▸ DATA:
=== Begin Enclosure ===

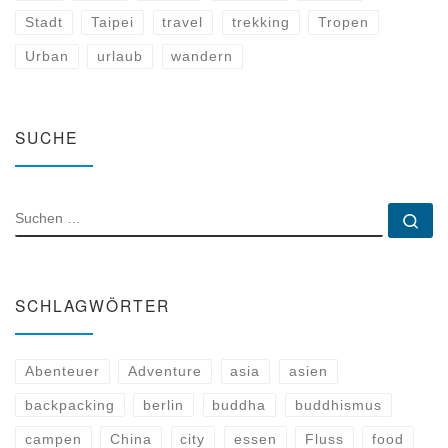
Stadt
Taipei
travel
trekking
Tropen
Urban
urlaub
wandern
SUCHE
SUCHE
Su
SCHLAGWÖRTER
Abenteuer
Adventure
asia
asien
backpacking
berlin
buddha
buddhismus
campen
China
city
essen
Fluss
food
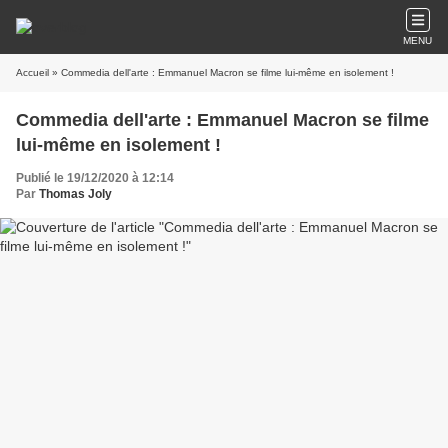
MENU
Accueil
» Commedia dell'arte : Emmanuel Macron se filme lui-même en isolement !
Commedia dell'arte : Emmanuel Macron se filme
lui-même en isolement !
Publié le 19/12/2020 à 12:14
Par
Thomas Joly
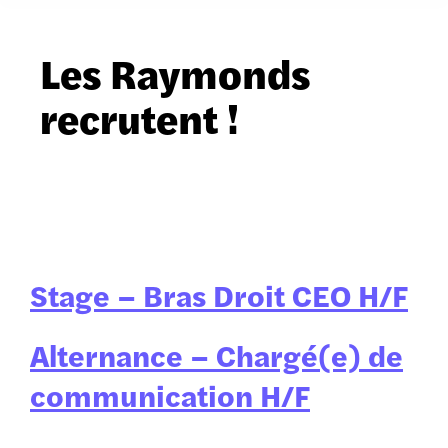
Les Raymonds
recrutent !
Stage – Bras Droit CEO H/F
Alternance – Chargé(e) de
communication H/F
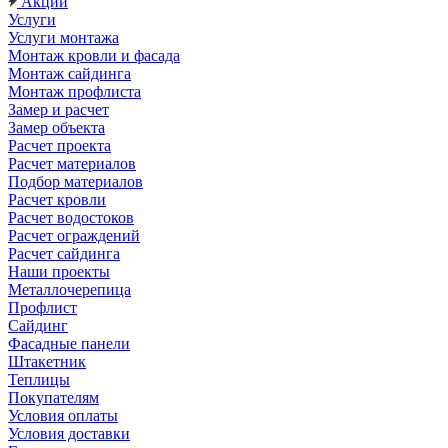
Акции
Услуги
Услуги монтажа
Монтаж кровли и фасада
Монтаж сайдинга
Монтаж профлиста
Замер и расчет
Замер объекта
Расчет проекта
Расчет материалов
Подбор материалов
Расчет кровли
Расчет водостоков
Расчет ограждений
Расчет сайдинга
Наши проекты
Металлочерепица
Профлист
Сайдинг
Фасадные панели
Штакетник
Теплицы
Покупателям
Условия оплаты
Условия доставки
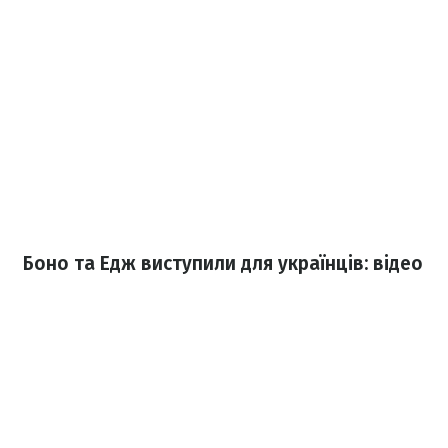
Боно та Едж виступили для українців: відео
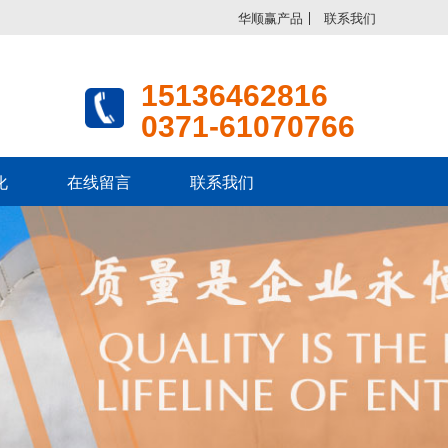
华顺赢产品
联系我们
15136462816
0371-61070766
化
在线留言
联系我们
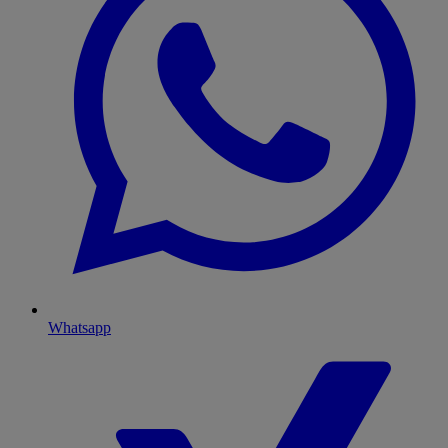
Whatsapp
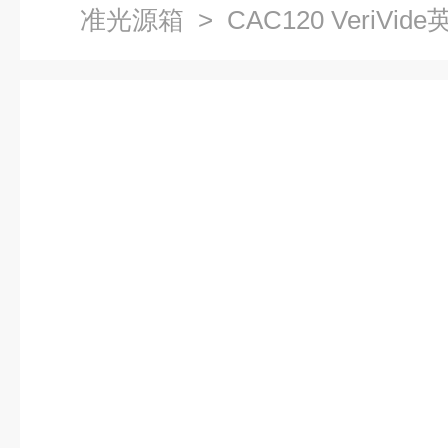
准光源箱
> CAC120 VeriVi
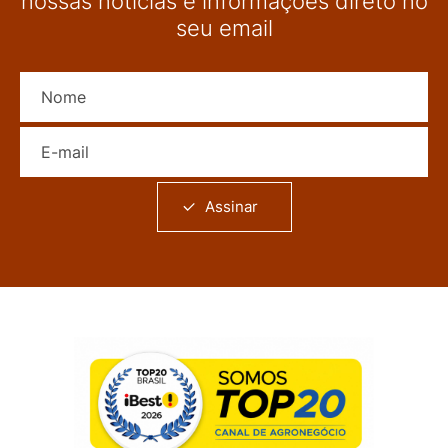
nossas notícias e informações direto no
seu email
Nome
E-mail
Assinar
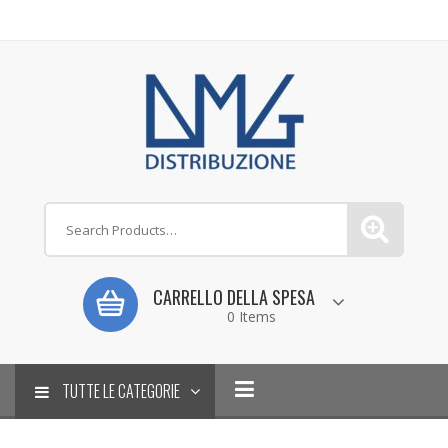
CARRELLO DELLA SPESA
0 Items
TUTTE LE CATEGORIE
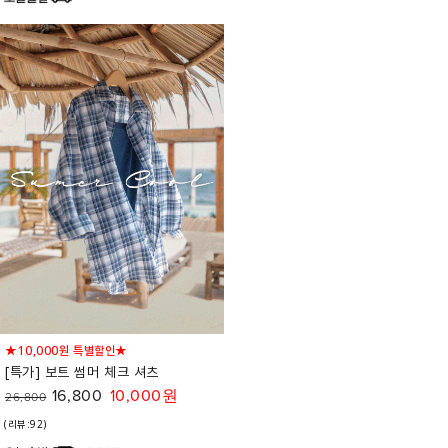
★10,000원 특별할인★
[특가] 보트 썸머 체크 셔츠
16,800
10,000원
26,800
(리뷰:92)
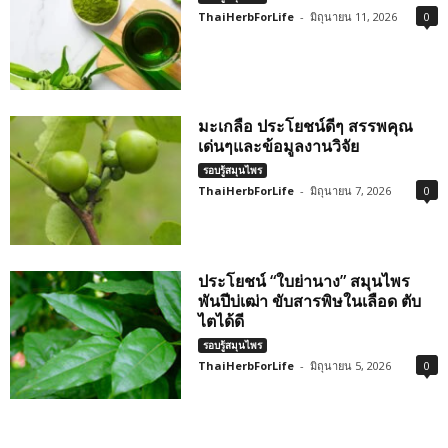
ThaiHerbForLife
-
มิถุนายน 11, 2026
0
มะเกลือ ประโยชน์ดีๆ สรรพคุณ
เด่นๆและข้อมูลงานวิจัย
รอบรู้สมุนไพร
ThaiHerbForLife
-
มิถุนายน 7, 2026
0
ประโยชน์ “ใบย่านาง” สมุนไพร
พันปีบ่เฒ่า ขับสารพิษในเลือด ตับ
ไตได้ดี
รอบรู้สมุนไพร
ThaiHerbForLife
-
มิถุนายน 5, 2026
0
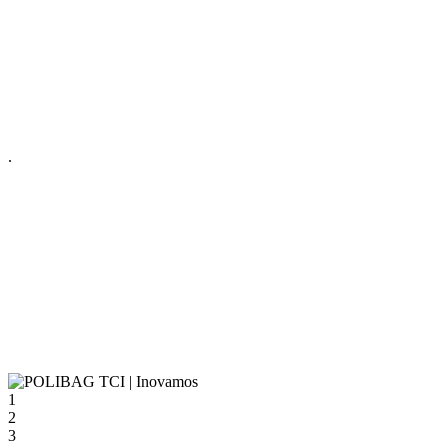
.
1
2
3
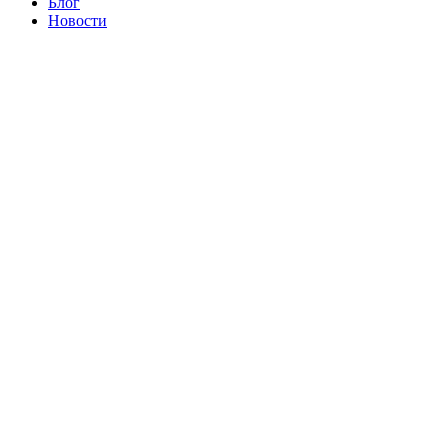
Блог
Новости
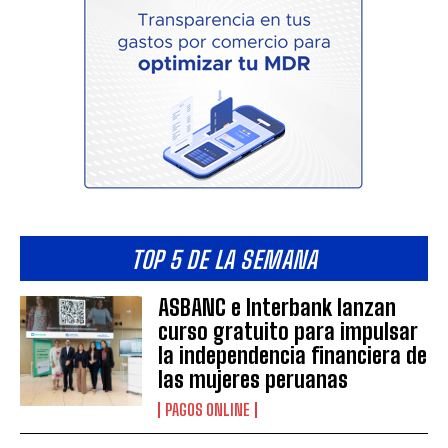
TOP 5 DE LA SEMANA
ASBANC e Interbank lanzan
curso gratuito para impulsar
la independencia financiera de
las mujeres peruanas
PAGOS ONLINE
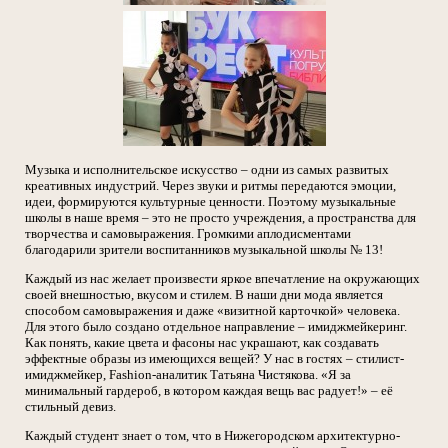
Музыка и исполнительское искусство – одни из самых развитых
креативных индустрий. Через звуки и ритмы передаются эмоции,
идеи, формируются культурные ценности. Поэтому музыкальные
школы в наше время – это не просто учреждения, а пространства для
творчества и самовыражения. Громкими аплодисментами
благодарили зрители воспитанников музыкальной школы № 13!
Каждый из нас желает произвести яркое впечатление на окружающих
своей внешностью, вкусом и стилем. В наши дни мода является
способом самовыражения и даже «визитной карточкой» человека.
Для этого было создано отдельное направление – имиджмейкеринг.
Как понять, какие цвета и фасоны нас украшают, как создавать
эффектные образы из имеющихся вещей? У нас в гостях – стилист-
имиджмейкер, Fashion-аналитик Татьяна Чистякова. «Я за
минимальный гардероб, в котором каждая вещь вас радует!» – её
стильный девиз.
Каждый студент знает о том, что в Нижегородском архитектурно-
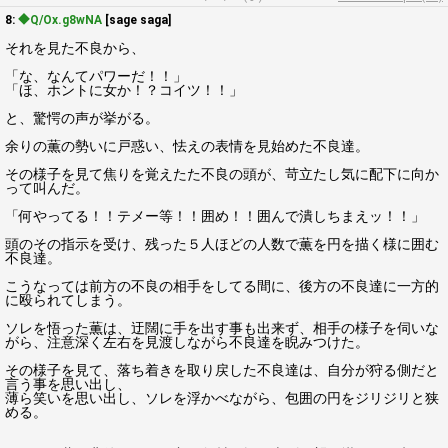
8:
◆Q/Ox.g8wNA
[sage saga]
それを見た不良から、
「な、なんてパワーだ！！」
「ほ、ホントに女か！？コイツ！！」
と、驚愕の声が挙がる。
余りの薫の勢いに戸惑い、怯えの表情を見始めた不良達。
その様子を見て焦りを覚えたた不良の頭が、苛立たし気に配下に向か
って叫んだ。
「何やってる！！テメー等！！囲め！！囲んで潰しちまえッ！！」
頭のその指示を受け、残った５人ほどの人数で薫を円を描く様に囲む
不良達。
こうなっては前方の不良の相手をしてる間に、後方の不良達に一方的
に殴られてしまう。
ソレを悟った薫は、迂闊に手を出す事も出来ず、相手の様子を伺いな
がら、注意深く左右を見渡しながら不良達を睨みつけた。
その様子を見て、落ち着きを取り戻した不良達は、自分が狩る側だと
言う事を思い出し、
薄ら笑いを思い出し、ソレを浮かべながら、包囲の円をジリジリと狭
める。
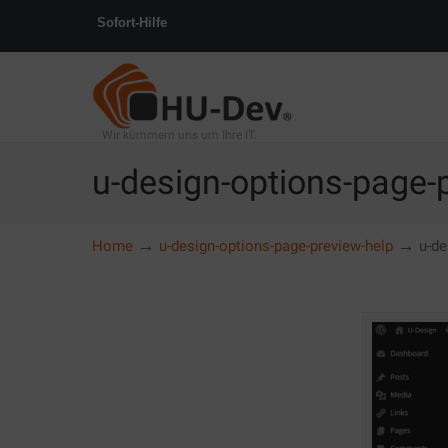
Sofort-Hilfe
Wir kümmern uns um Ihre IT.
u-design-options-page-
→
→
Home
u-design-options-page-preview-help
u-de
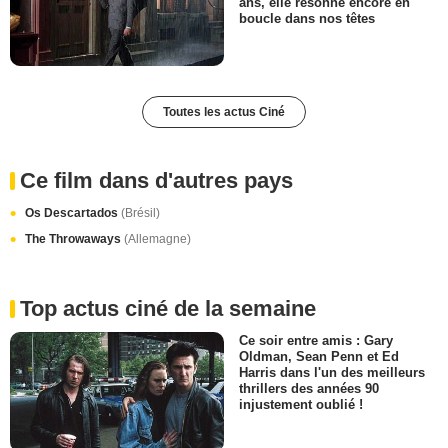
ans, elle résonne encore en
boucle dans nos têtes
Toutes les actus Ciné
Ce film dans d'autres pays
Os Descartados
(Brésil)
The Throwaways
(Allemagne)
Top actus ciné de la semaine
Ce soir entre amis : Gary
Oldman, Sean Penn et Ed
Harris dans l'un des meilleurs
thrillers des années 90
injustement oublié !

=== End Enclosure ===

Render the text of the listing from its start through the line containing "PAGOS ONLINE", inclusive, as a JSON list of strings, one string per line and no blank lines. Leave the pictures out of your answer.

▸ COMPLETED TASK:
[
  "Stadt",
  "Taipei",
  "travel",
  "trekking",
  "Tropen",
  "Urban",
  "urlaub",
  "wandern",
  "SUCHE",
  "SUCHE",
  "Su",
  "SCHLAGWÖRTER",
  "Abenteuer",
  "Adventure",
  "asia",
  "asien",
  "backpacking",
  "berlin",
  "buddha",
  "buddhismus",
  "campen",
  "China",
  "city",
  "essen",
  "Fluss",
  "food",
  "MENU",
  "Accueil",
  "» Commedia dell'arte : Emmanuel Macron se filme lui-même en isolement !",
  "Commedia dell'arte : Emmanuel Macron se filme",
  "lui-même en isolement !",
  "Publié le 19/12/2020 à 12:14",
  "Par",
  "Thomas Joly",
  "Les Raymonds",
  "recrutent !",
  "Stage – Bras Droit CEO H/F",
  "Alternance – Chargé(e) de",
  "communication H/F",
  "Акции",
  "Услуги",
  "Услуги монтажа",
  "Монтаж кровли и фасада",
  "Монтаж сайдинга",
  "Монтаж профлиста",
  "Замер и расчет",
  "Замер объекта",
  "Расчет проекта",
  "Расчет материалов",
  "Подбор материалов",
  "Расчет кровли",
  "Расчет водостоков",
  "Расчет ограждений",
  "Расчет сайдинга",
  "Наши проекты",
  "Металлочерепица",
  "Профлист",
  "Сайдинг",
  "Фасадные панели",
  "Штакетник",
  "Теплицы",
  "Покупателям",
  "Условия оплаты",
  "Условия доставки",
  "Боно та Едж виступили для українців: відео",
  "华顺赢产品",
  "联系我们",
  "15136462816",
  "0371-61070766",
  "化",
  "在线留言",
  "联系我们",
  "Whatsapp",
  "准光源箱",
  "> CAC120 VeriVi",
  "nossas notícias e informações direto no",
  "seu email",
  "Nome",
  "E-mail",
  "Assinar",
  "CARRELLO DELLA SPESA",
  "0 Items",
  "TUTTE LE CATEGORIE",
  "★10,000원 특별할인★",
  "[특가] 보트 썸머 체크 셔츠",
  "16,800",
  "10,000원",
  "26,800",
  "(리뷰:92)",
  "ThaiHerbForLife",
  "-",
  "มิถุนายน 11, 2026",
  "0",
  "มะเกลือ ประโยชน์ดีๆ สรรพคุณ",
  "เด่นๆและข้อมูลงานวิจัย",
  "รอบรู้สมุนไพร",
  "ThaiHerbForLife",
  "-",
  "มิถุนายน 7, 2026",
  "0",
  "ประโยชน์ “ใบย่านาง” สมุนไพร",
  "พันปีบ่เฒ่า ขับสารพิษในเลือด ตับ",
  "ไตได้ดี",
  "รอบรู้สมุนไพร",
  "ThaiHerbForLife",
  "-",
  "มิถุนายน 5, 2026",
  "0",
  ".",
  "1",
  "2",
  "3",
  "Блог",
  "Новости",
  "TOP 5 DE LA SEMANA",
  "ASBANC e Interbank lanzan",
  "curso gratuito para impulsar",
  "la independencia financiera de",
  "las mujeres peruanas",
  "PAGOS ONLINE"
]